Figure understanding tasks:

=== Begin Enclosure ===

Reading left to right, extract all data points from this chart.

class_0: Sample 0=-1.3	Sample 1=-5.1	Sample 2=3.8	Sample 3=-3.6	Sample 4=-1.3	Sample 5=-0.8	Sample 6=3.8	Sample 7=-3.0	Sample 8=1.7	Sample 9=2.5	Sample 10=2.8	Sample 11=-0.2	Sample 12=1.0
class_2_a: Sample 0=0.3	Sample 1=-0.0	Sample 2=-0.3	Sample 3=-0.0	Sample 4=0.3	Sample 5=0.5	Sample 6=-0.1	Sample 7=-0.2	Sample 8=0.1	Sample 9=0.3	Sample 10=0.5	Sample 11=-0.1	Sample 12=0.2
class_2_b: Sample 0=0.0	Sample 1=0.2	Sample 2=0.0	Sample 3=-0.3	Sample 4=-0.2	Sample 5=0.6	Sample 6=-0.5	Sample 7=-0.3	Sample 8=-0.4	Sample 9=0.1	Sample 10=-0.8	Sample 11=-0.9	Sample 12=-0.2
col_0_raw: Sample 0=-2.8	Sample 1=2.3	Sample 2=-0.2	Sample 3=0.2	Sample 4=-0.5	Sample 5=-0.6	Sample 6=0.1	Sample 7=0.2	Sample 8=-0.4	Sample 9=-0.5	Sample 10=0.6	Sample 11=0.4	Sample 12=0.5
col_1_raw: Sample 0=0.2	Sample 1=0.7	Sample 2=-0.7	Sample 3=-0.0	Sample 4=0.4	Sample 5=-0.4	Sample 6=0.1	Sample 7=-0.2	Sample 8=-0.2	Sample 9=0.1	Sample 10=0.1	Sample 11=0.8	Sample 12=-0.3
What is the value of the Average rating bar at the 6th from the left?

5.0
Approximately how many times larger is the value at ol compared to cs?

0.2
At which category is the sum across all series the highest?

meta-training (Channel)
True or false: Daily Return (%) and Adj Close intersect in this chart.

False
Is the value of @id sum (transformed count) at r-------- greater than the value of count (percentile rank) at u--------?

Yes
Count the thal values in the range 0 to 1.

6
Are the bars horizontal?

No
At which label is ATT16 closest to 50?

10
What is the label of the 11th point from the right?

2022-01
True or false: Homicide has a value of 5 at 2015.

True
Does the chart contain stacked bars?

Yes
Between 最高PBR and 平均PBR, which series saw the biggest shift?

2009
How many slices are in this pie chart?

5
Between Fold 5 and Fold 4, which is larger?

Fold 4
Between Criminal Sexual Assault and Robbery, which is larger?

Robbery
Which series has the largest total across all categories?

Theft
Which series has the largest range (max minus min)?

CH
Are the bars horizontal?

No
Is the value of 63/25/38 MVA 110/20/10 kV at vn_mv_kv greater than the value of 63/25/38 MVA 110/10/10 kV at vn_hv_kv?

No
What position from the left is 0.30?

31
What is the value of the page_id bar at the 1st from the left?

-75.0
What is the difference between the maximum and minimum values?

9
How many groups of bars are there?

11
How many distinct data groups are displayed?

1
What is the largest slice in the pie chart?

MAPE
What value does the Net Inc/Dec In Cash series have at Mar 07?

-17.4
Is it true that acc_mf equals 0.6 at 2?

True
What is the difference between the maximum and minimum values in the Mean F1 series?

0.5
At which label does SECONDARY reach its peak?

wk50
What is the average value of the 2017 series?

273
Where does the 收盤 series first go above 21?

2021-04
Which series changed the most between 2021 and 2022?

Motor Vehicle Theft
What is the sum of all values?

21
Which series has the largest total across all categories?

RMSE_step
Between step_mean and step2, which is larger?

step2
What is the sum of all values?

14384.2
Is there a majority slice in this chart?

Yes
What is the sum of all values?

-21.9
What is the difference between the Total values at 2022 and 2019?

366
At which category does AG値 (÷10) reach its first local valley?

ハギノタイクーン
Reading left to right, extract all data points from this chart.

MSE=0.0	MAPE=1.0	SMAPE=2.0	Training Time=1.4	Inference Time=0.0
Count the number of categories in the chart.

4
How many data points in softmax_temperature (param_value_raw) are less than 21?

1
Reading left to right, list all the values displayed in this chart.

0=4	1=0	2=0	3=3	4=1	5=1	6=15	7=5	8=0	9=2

=== End Enclosure ===

### What you are asked to do
Please copy the items verbatim, beginning at the very start and stopping after the line that contains "What position from the left is 0.30?".

### The completed task
Reading left to right, extract all data points from this chart.

class_0: Sample 0=-1.3	Sample 1=-5.1	Sample 2=3.8	Sample 3=-3.6	Sample 4=-1.3	Sample 5=-0.8	Sample 6=3.8	Sample 7=-3.0	Sample 8=1.7	Sample 9=2.5	Sample 10=2.8	Sample 11=-0.2	Sample 12=1.0
class_2_a: Sample 0=0.3	Sample 1=-0.0	Sample 2=-0.3	Sample 3=-0.0	Sample 4=0.3	Sample 5=0.5	Sample 6=-0.1	Sample 7=-0.2	Sample 8=0.1	Sample 9=0.3	Sample 10=0.5	Sample 11=-0.1	Sample 12=0.2
class_2_b: Sample 0=0.0	Sample 1=0.2	Sample 2=0.0	Sample 3=-0.3	Sample 4=-0.2	Sample 5=0.6	Sample 6=-0.5	Sample 7=-0.3	Sample 8=-0.4	Sample 9=0.1	Sample 10=-0.8	Sample 11=-0.9	Sample 12=-0.2
col_0_raw: Sample 0=-2.8	Sample 1=2.3	Sample 2=-0.2	Sample 3=0.2	Sample 4=-0.5	Sample 5=-0.6	Sample 6=0.1	Sample 7=0.2	Sample 8=-0.4	Sample 9=-0.5	Sample 10=0.6	Sample 11=0.4	Sample 12=0.5
col_1_raw: Sample 0=0.2	Sample 1=0.7	Sample 2=-0.7	Sample 3=-0.0	Sample 4=0.4	Sample 5=-0.4	Sample 6=0.1	Sample 7=-0.2	Sample 8=-0.2	Sample 9=0.1	Sample 10=0.1	Sample 11=0.8	Sample 12=-0.3
What is the value of the Average rating bar at the 6th from the left?

5.0
Approximately how many times larger is the value at ol compared to cs?

0.2
At which category is the sum across all series the highest?

meta-training (Channel)
True or false: Daily Return (%) and Adj Close intersect in this chart.

False
Is the value of @id sum (transformed count) at r-------- greater than the value of count (percentile rank) at u--------?

Yes
Count the thal values in the range 0 to 1.

6
Are the bars horizontal?

No
At which label is ATT16 closest to 50?

10
What is the label of the 11th point from the right?

2022-01
True or false: Homicide has a value of 5 at 2015.

True
Does the chart contain stacked bars?

Yes
Between 最高PBR and 平均PBR, which series saw the biggest shift?

2009
How many slices are in this pie chart?

5
Between Fold 5 and Fold 4, which is larger?

Fold 4
Between Criminal Sexual Assault and Robbery, which is larger?

Robbery
Which series has the largest total across all categories?

Theft
Which series has the largest range (max minus min)?

CH
Are the bars horizontal?

No
Is the value of 63/25/38 MVA 110/20/10 kV at vn_mv_kv greater than the value of 63/25/38 MVA 110/10/10 kV at vn_hv_kv?

No
What position from the left is 0.30?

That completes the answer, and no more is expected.